Wenn man bei Google „VHS“ eingibt, kommt auf der ersten Seite kein einziges Ergebnis, das mit Heimkino zu tun hat. Stattdessen: Bildungseinrichtungen und verwandte Ödnis. Das macht mein Herz schwer. Jetzt verzehre ich mich danach, noch einmal in eine Videothek zu gehen, um mir dort einen Film auszuborgen.

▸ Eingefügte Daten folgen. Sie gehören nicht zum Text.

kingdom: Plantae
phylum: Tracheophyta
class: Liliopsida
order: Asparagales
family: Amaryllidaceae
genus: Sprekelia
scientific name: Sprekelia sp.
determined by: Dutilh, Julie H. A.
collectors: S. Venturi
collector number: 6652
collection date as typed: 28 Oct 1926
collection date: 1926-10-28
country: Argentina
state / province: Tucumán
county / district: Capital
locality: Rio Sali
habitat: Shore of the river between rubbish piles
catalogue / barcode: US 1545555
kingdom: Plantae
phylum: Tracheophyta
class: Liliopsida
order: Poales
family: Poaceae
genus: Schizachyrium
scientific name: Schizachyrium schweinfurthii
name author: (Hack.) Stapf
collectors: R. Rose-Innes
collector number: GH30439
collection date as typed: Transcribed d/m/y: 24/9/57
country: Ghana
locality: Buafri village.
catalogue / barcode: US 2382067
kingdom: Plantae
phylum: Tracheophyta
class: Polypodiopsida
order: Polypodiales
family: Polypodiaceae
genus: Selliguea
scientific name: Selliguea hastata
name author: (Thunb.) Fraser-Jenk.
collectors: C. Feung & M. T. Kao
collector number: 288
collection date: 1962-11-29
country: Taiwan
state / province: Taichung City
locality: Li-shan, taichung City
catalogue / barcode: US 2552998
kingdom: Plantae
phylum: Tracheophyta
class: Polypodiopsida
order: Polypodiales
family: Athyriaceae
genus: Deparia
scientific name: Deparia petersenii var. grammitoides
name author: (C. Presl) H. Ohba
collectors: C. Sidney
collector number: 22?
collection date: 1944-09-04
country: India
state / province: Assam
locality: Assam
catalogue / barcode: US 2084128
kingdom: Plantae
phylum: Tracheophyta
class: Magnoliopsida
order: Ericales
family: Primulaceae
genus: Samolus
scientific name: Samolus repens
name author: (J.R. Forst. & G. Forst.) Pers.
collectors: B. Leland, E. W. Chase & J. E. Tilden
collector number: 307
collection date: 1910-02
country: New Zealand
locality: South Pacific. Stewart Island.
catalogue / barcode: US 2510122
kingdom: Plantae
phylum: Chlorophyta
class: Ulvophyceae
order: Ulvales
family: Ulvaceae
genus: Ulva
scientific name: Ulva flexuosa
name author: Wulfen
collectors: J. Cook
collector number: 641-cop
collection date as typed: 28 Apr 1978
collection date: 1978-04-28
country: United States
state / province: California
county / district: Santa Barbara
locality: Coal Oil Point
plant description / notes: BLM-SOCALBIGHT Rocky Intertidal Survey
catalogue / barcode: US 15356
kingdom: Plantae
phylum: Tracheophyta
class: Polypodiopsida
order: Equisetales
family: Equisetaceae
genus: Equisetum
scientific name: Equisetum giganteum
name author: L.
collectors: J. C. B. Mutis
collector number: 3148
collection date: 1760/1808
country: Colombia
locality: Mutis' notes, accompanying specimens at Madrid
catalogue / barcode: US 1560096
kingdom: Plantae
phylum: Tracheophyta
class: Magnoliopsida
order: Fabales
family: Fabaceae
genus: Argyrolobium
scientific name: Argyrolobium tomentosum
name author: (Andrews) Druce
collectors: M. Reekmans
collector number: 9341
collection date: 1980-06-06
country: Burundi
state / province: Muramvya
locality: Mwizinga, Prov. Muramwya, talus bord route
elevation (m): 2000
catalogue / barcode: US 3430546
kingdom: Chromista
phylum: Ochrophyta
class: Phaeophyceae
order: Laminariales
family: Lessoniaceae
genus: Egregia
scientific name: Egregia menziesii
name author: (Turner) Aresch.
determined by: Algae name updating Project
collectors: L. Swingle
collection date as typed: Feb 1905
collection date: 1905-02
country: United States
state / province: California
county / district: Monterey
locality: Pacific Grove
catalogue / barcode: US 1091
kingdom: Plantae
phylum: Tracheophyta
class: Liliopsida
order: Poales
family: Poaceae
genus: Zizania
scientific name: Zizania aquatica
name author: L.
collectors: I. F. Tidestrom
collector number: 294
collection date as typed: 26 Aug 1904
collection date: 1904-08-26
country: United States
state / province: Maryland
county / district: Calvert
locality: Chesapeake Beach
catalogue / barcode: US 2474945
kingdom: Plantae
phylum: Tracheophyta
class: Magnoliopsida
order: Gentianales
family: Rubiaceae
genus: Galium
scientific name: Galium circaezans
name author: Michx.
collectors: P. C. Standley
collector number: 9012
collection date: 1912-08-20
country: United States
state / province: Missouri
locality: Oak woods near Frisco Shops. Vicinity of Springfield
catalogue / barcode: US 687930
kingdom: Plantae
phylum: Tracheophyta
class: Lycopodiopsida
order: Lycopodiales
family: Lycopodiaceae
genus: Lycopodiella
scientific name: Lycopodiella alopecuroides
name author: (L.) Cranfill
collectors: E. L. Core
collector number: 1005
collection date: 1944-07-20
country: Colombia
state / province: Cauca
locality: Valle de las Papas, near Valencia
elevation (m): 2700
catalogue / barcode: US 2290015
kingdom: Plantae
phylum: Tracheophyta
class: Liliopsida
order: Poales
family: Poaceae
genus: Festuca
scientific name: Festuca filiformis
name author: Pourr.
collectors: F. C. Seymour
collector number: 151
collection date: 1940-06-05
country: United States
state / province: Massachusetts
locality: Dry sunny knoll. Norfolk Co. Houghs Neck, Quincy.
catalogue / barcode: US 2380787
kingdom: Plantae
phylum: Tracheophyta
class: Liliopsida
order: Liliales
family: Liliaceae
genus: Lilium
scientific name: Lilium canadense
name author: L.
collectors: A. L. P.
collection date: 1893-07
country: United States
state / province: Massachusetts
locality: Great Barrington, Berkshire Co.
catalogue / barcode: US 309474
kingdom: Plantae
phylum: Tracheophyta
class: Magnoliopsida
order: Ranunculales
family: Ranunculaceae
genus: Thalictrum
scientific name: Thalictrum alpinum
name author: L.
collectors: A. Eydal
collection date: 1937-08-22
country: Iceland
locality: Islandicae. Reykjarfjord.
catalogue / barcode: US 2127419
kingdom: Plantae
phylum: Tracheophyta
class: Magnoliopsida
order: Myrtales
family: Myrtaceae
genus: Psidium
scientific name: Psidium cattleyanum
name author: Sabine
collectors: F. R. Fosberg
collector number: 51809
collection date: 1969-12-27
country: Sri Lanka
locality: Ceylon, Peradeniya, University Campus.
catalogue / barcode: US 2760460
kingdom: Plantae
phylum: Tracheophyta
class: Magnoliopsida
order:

So wie damals. Es ist 1985. Ich bin zwölf und betrete den Laden, in dem die Träume wohnen. Es riecht nach frischem Plastik, nach alten Duftbäumen und nach kaltem Rauch. Es riecht glamourös und schäbig zugleich. Mit hochrotem Kopf gehe ich am Extraraum mit den Erwachsenenfilmen vorbei. Verstohlen blicke ich am zugezogenen Vorhang vorbei und erspähe einen älteren Herrn Anfang 30 mit hochgezogenem Mantelkragen und Hut. Angewidert wende ich mich ab. Meine Blicke überfliegen die Schauwände mit den bunten Coverbildern. Soll ich „Krul“ nehmen? Oder doch „Mission Galactica – Angriff der Zylonen“? „Die Klasse von 1984“ hat ein tolles Cover! Vielleicht was aus Deutschland? „Drei gegen Drei“? Trio finde ich sowieso gut. Oder „Zwei Nasen tanken Super“? Nein, Mike Krüger ist ätzend. Und der andere Typ mit den blonden Locken sieht nicht viel besser aus. Was zum Lachen wäre nicht schlecht! „Die unglaubliche Reise in einem verrückten Raumschiff“! Verdammt, das VHS-Plättchen fehlt. Der Film ist verborgt und nur mehr für Video 2000 da. Video 2000. Diese fremdartige Exotin, von der man sich in der Großen Pause hinter vorgehaltener Hand erzählt, dass ihre Kassetten angeblich beidseitig bespielbar sind. Wahnsinn, was heutzutage technisch schon alles möglich ist! Mein Blick schweift ab zu den Horrorfilmen. „Ein Zombie hing am Glockenseil“ und „Avanaida – Todesbiss der Satansviper“! Die Namen der Filme verheißen das pure Grauen: Nein, die kriege ich zuhause nie im Leben durch. Und die Schmach, dass mich die Eltern mit der ungesehenen Kassette zurückschicken, will ich mir unbedingt ersparen.
So viele Filme und so wenig Taschengeld! Irgendwann nehme ich das blaue VHS-Plättchen aus dem Kästchen unter dem „Krieg der Eispiraten“-Cover, gehe damit zur Theke und überreiche es dem Videothekenmensch mit dem Mittelscheitel, dem Karohemd und der Studentenbrille. Dieser greift gelangweilt hinter sich und zieht aus einem weißen Schrank behände das schwarze Gold heraus. Dann packt er die Kassette in eine lexikongroße Plastikklappschutzhülle. Ohne mich anzusehen sagt er: „Das macht 30 Schilling. Die Leihfrist endet übermorgen. Und zurückspulen nicht vergessen. Kostet sonst 30 Schilling extra.“ Ich nicke artig und nehme den teuren Stoff gierig an mich. Dann verlasse ich das fantastische Etablissement. Es ist 1985 und ich bin mir sicher, dass es im fernen Jahr 2000 kein einziges Kino mehr geben wird. Dafür an jeder Ecke eine Videothek. Die Zukunft lässt sich nämlich nicht aufhalten, da bin ich mir sicher. Und die Zeit lässt sich nicht zurückspulen – im Unterschied zu einer VHS-Kassette.